─── Document extract ───
As firmly as the homeowners are rooted to their traditions, they are also global travellers, equally open to an eclectic design aesthetic that is reflected in the house interiors. An architecture of sloped Mangalore tiled roofs and rough-cut shira stone cladding contrasts with floors of rough and polished Kota and a joinery of teak. The living space is a grand volume of 25 ft with two slopes of the roof at differing heights separated by a clerestory window. Large floor-to-ceiling windows with sheer linen blinds provide soft light in the mornings from the northeast. Large overhangs on the southwest protect against the harsh afternoon sun while horizontal timber louvres provide for natural cooling via a stack effect and act as sun breakers. The living
areas open to a wooden deck that continues into a wrap around a verandah overlooking a lush internal courtyard garden.
The central feature of the living space is a burnt orange spiral staircase sculpted out of a shell of mild steel and housing timber treads. The large expanses of grey kota are contrasted with a bright colour palette of turquoise, violet, red and mustard. The bold ikat patterned carpet provides a vibrant base on which pieces by Moroso, Minotti, Riva and Poliform sit alongside other furniture designed by us. The central cluster of Mori fabric pendant lamps were sourced from New York-based design house Rich Brilliant Willing, complemented by other light fixtures by Tom Dixon and Isamu Noguchi. The butterfly sculpture on the wall is Sunil Gawde’s ‘Secret Garden’ and other paintings are by contemporary artists Shivkumar and Suresh Kumar.
───
- Exercises to complete
[a] For each statement, say whether it agrees with the house description, answering yes or no and quoting the words that decide it: (i) The living space is a volume of 25 ft. (ii) The large overhangs are on the northeast side. (iii) The spiral staircase holds timber treads.
[b] In one to three sentences, explain what the house description says the large overhangs and the horizontal timber louvres each do.
[c] Go on with the house description, beginning after its last sentence about the paintings.
The lines that come next are from a separate source and have no connection to the house description.
─── Information provided ───
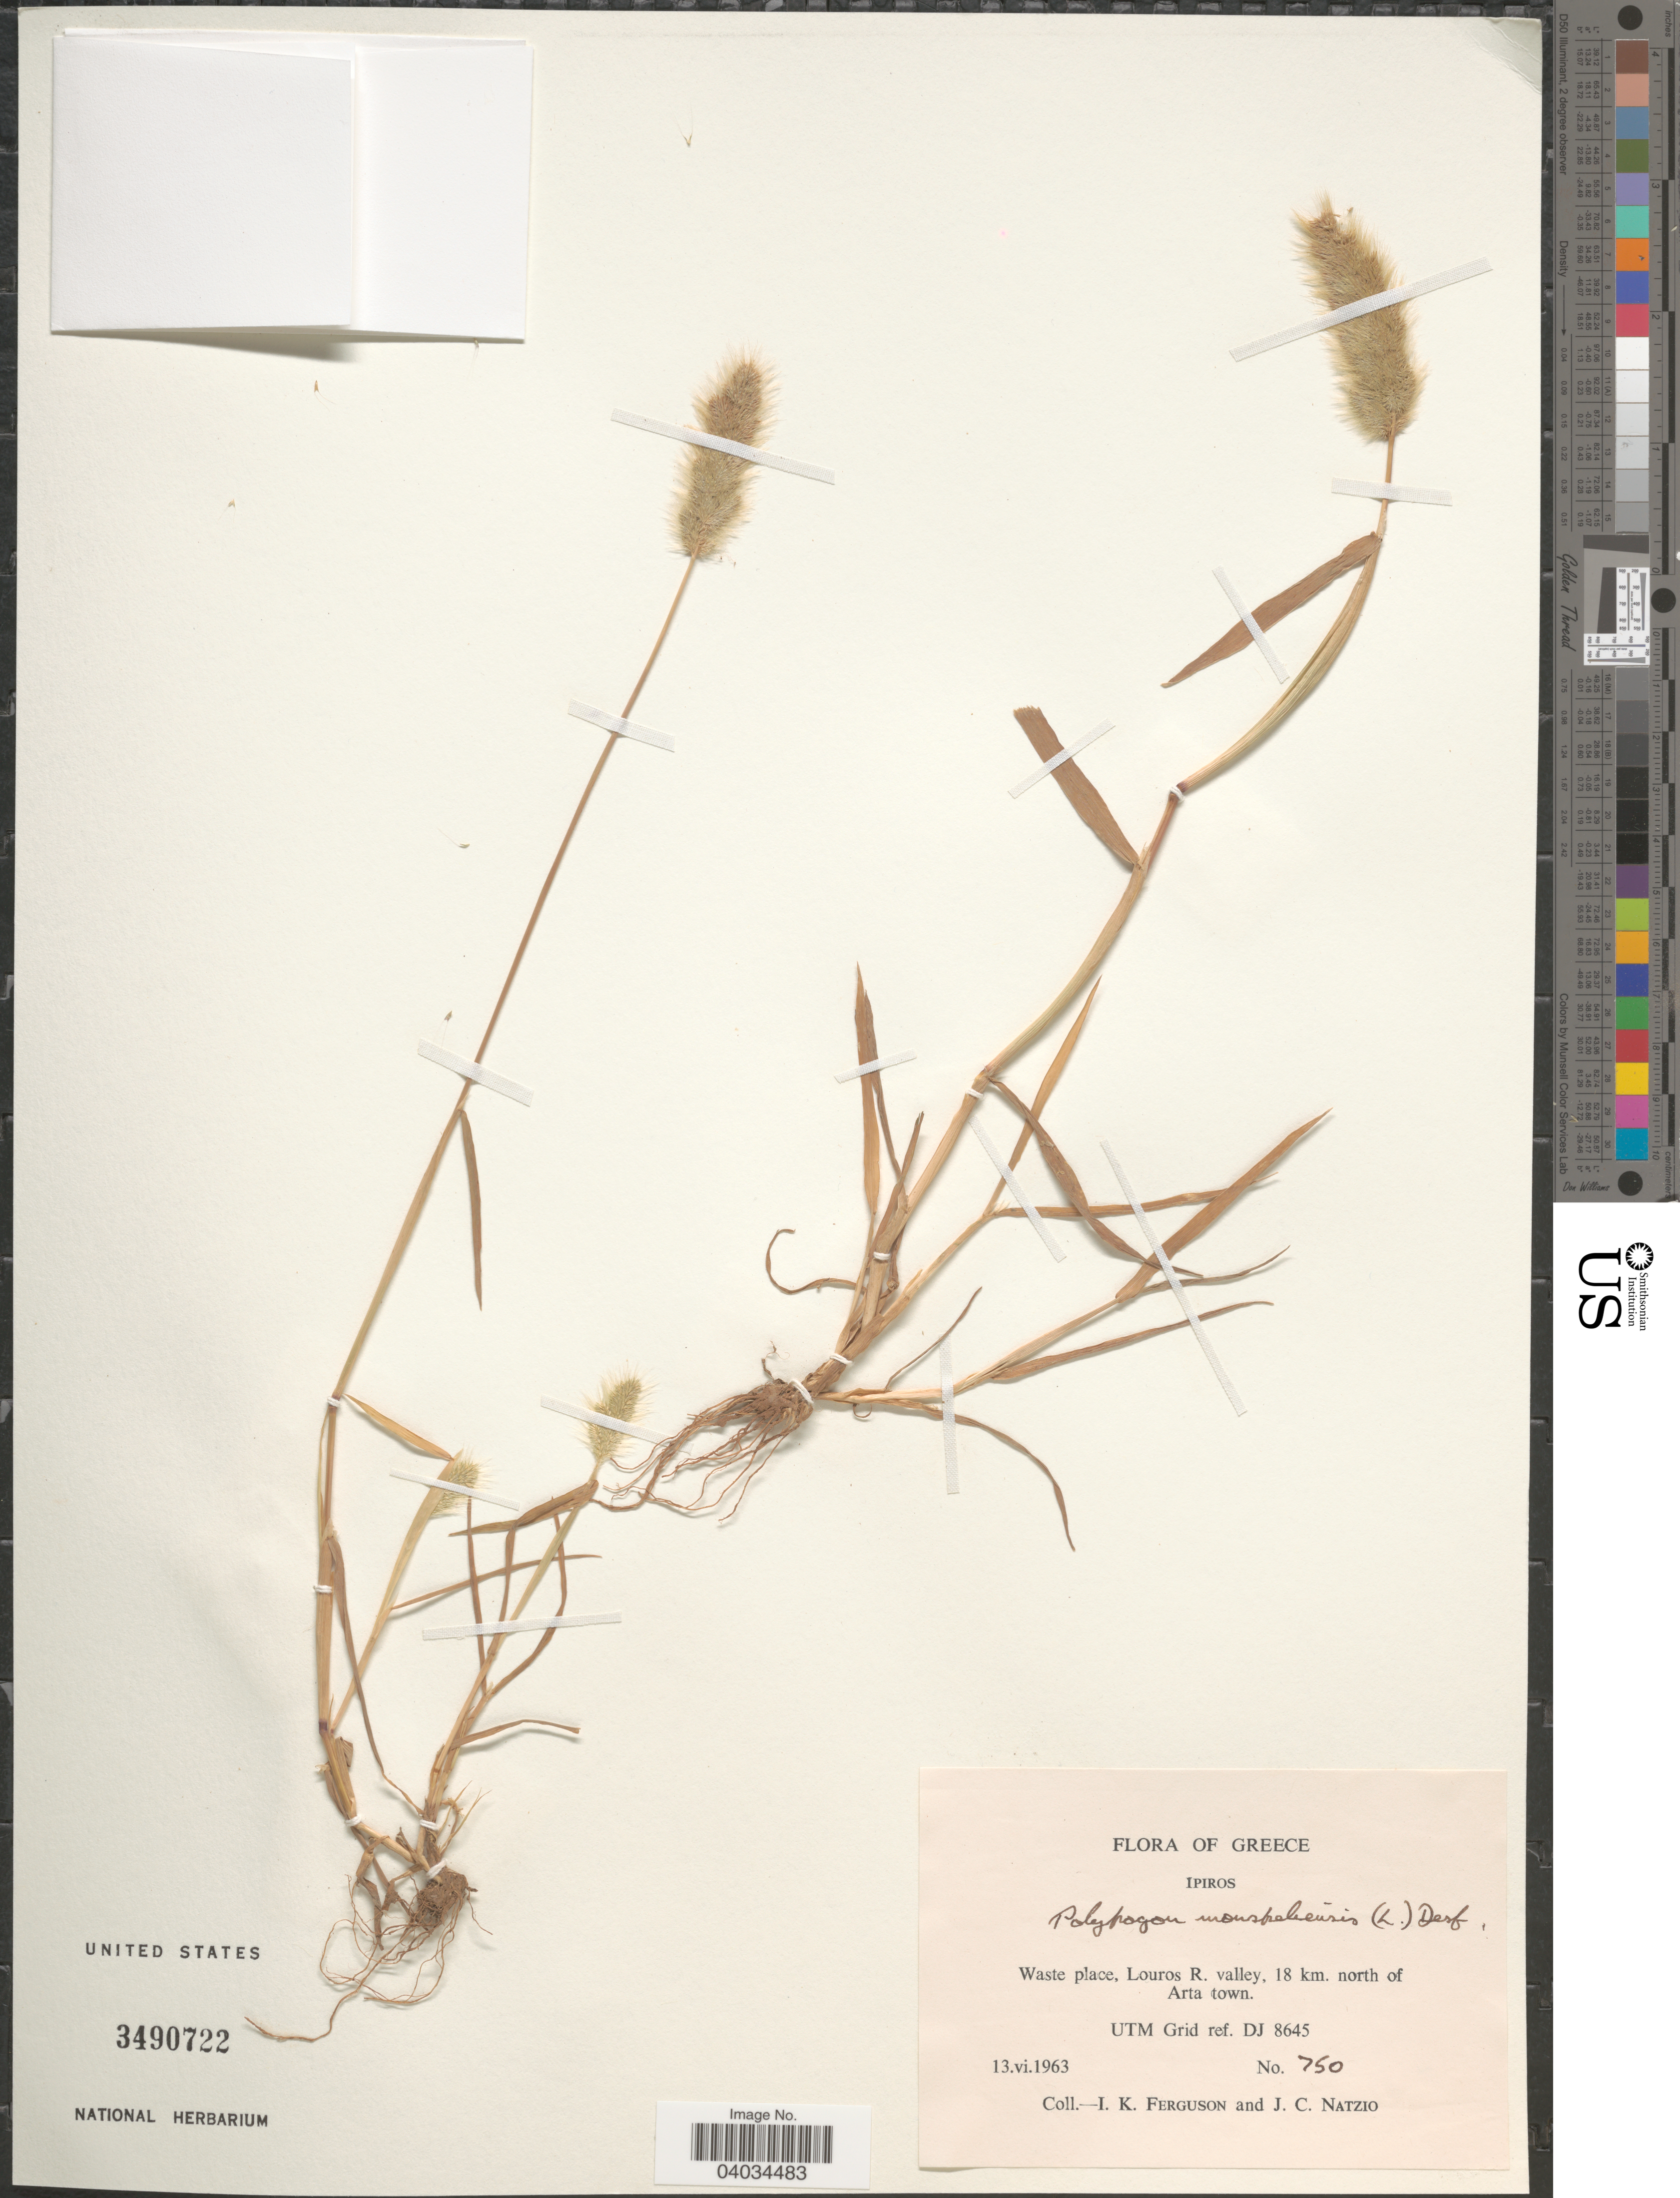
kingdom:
───
- Exercise responses
[a]
(i) Yes: "The living space is a grand volume of 25 ft"
(ii) No: "Large overhangs on the southwest protect against the harsh afternoon sun"
(iii) Yes: "sculpted out of a shell of mild steel and housing timber treads"

[b] The large overhangs on the southwest protect against the harsh afternoon sun. The horizontal timber louvres provide natural cooling through a stack effect and also act as sun breakers.

[c]
The spatial flow takes into consideration the family’s requirement of segregating public and private space. The ground floor has living, study, dining, puja, home theatre, two kitchens, and two guest rooms while the upper level has three bedrooms, a yoga and meditation space and a family room. On the garden side, the study and the living rooms flow into their respective verandahs that hug a large pebbled fishpond.
Architects Sandeep Khosla and Amaresh Anand head Bangalore-based Khosla Associates. They have won over 30 national and international awards. www.khoslaassociates.com
EARTHY ELEGANCE The exteriors of the home (inset); one of the master bedrooms (right); the burnt orange staircase forms the focal point in the living room (below); architects Sandeep Khosla and Amaresh Anand (left)
SEAMLESS SPACES Outdoor seating overlooking the deck and garden (above); family lounge on the first floor (right); a cosy corner in the living room overlooking the waterbody and garden (left); the study looks into the serene water feature (top); a skylight lights up the master bathroom (top, right)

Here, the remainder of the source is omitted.